An intricate cross-talk between complex signaling pathways that are induced by the recognition of pathogenic molecules is being discovered to mediate innate immunity. Surveillance receptors like NLRs, TLRs, and CLRs (C-type lectin-like receptors) trigger tailored gene expression profiles by the activation of important transcription factors such as NF-#B. Responsive genes range from proinflammatory cytokines and interferons to co-stimulatory molecules, which mount an immune response resulting in the removal and destruction of the invading pathogen.
Therefore, the impairment of essential signaling cascades by mutant proteins can lead to the dysregulation of human immunity, causing acute or chronic diseases of autoimmunity or immunodeficiency.

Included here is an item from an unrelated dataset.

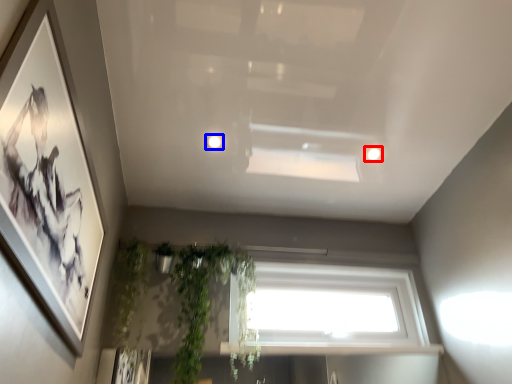
Question: Which object appears farthest to the camera in this image, lighting (highlighted by a red box) or lighting (highlighted by a blue box)?

Choices:
 (A) lighting
 (B) lighting

Answer: (A)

However, the modification of innate immune responses by therapeutic targeting of the molecular processes may provide new opportunities for the clinical treatment of patients.
To support experimental research and planning, we are developing comprehensive online databases and web visualization interfaces on disease-associated proteins, identified sequence variants, and interaction networks. Our system will integrate the large amount of biomedical literature and experimental results with bioinformatics findings. For instance, mutagenesis studies are combined with sequence alignments and structural protein models to provide novel molecular views of protein function. Eventually, heterogeneous data such as gene expression profiles [7] and protein interaction networks need to be combined into time-dependent cellular models of disease mechanisms.

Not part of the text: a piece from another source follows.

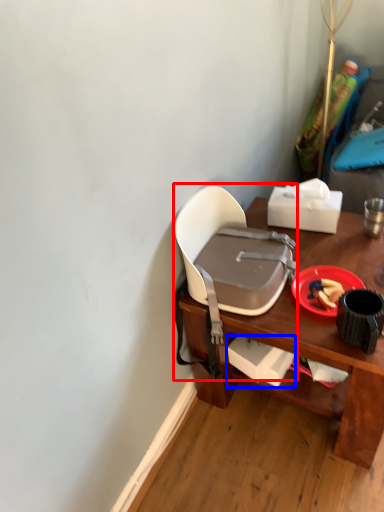
Question: Which of the following is the closest to the observer, chair (highlighted by a red box) or box (highlighted by a blue box)?

Choices:
 (A) chair
 (B) box

Answer: (A)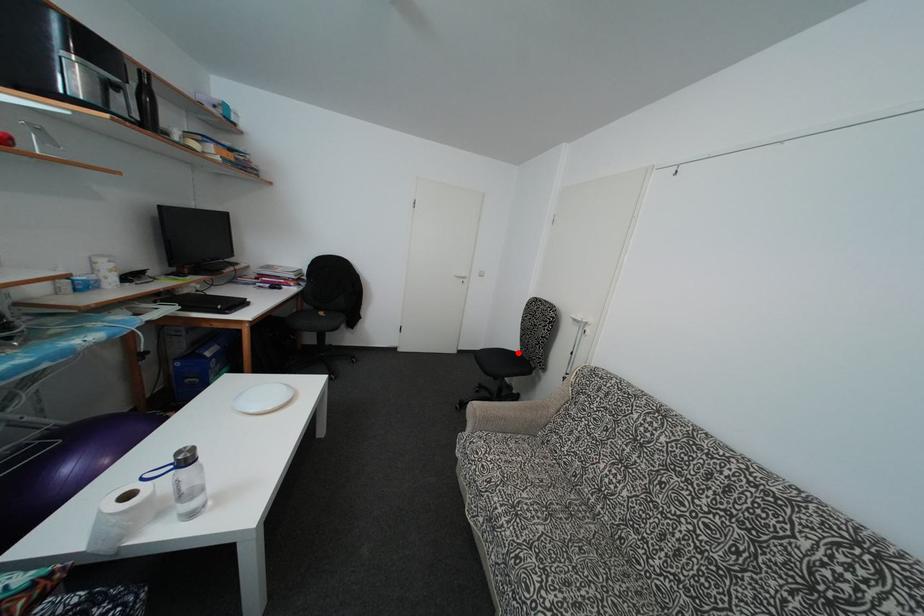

Lit.: 1. Albrecht M, Lengauer T, Schreiber S. Disease-associated variants in PYPAF1 and NOD2 result in similar alterations of conserved sequence. Bioinformatics 2003;19(17):2171-5. 2. Schreiber S, Rosenstiel P, Albrecht M, et al. Genetics of Crohn disease, an archetypal inflammatory barrier disease. Nat Rev Genet 2005;6(5):376-88. 3. Albrecht M, Domingues FS, Schreiber S, Lengauer T. Structural localization of disease-associated sequence variations in the NACHT and LRR domains of PYPAF1 and NOD2. FEBS Lett 2003;554(3):520-8. 4. Stoll M, Corneliussen B, Costello CM, et al. Genetic variation in DLG5 is associated with inflammatory bowel disease. Nat Genet 2004;36(5):476-80. 5. Albrecht M, Choubey D, Lengauer T. The HIN domain of IFI-200 proteins consists of two OB folds. Biochem Biophys Res Commun 2005;327(3):679-87. 6. Valentonyte R, Hampe J, Huse K, et al. Sarcoidosis is associated with a truncating splice site mutation in BTNL2. Nat Genet 2005;37(4):357-64. 7. Costello CM, Mah N, Hasler R, et al. Dissection of the Inflammatory Bowel Disease Transcriptome Using Genome-Wide cDNA Microarrays. PLoS Med 2005;2(8):e199.1-17.